The clinical use of pharmacologic stress rMPI for the diagnosis of CHD, for prognosis, and for use in specific settings will be reviewed here. Issues specific to the different pharmacologic agents, such as study protocol, safety, contraindications, and drug interactions, are discussed separately. (See "Pharmacologic stress radionuclide myocardial perfusion imaging: Testing methodologies and safety".)
Pharmacologic stress echocardiography and general discussions on the use of stress testing for the diagnosis and prognosis of known or suspected CHD, including its prognostic role after an acute coronary syndrome or revascularization, and the advantages and limitations of the different stress tests are also discussed elsewhere. (See "Stress echocardiography in the diagnosis and prognosis of coronary heart disease" and "Stress testing for the diagnosis of coronary heart disease" and "Stress testing to determine prognosis and management of patients with known or suspected coronary heart disease" and "Role of stress testing after coronary revascularization" and "Advantages and limitations of different stress testing modalities".)

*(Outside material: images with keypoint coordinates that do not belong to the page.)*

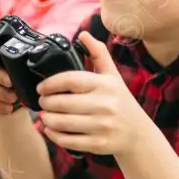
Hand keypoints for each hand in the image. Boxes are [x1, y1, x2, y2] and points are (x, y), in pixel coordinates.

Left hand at [35, 31, 146, 156]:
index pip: (70, 80)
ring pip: (63, 123)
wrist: (138, 134)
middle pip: (63, 102)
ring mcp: (102, 125)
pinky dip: (54, 135)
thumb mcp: (112, 76)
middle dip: (46, 103)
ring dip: (47, 119)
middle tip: (41, 102)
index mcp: (105, 85)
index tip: (41, 87)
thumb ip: (98, 54)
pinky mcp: (99, 144)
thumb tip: (84, 34)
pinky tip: (50, 130)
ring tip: (44, 115)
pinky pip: (68, 140)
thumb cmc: (120, 101)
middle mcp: (105, 104)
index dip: (50, 83)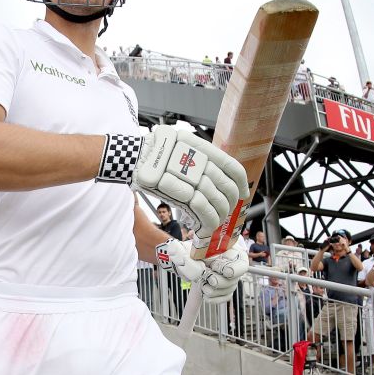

The choice among the different types of stress tests is based upon the patient's ability to exercise to a level high enough to produce meaningful results on exercise ECG testing, the possible presence of baseline electrocardiographic abnormalities that could interfere with the interpretation of exercise ECG testing, and whether or not it is important to localize ischemia or assess myocardial viability (algorithm 1 and algorithm 2). As noted above, treadmill or bicycle exercise is the preferred stress in patients who are able to exercise [1-3].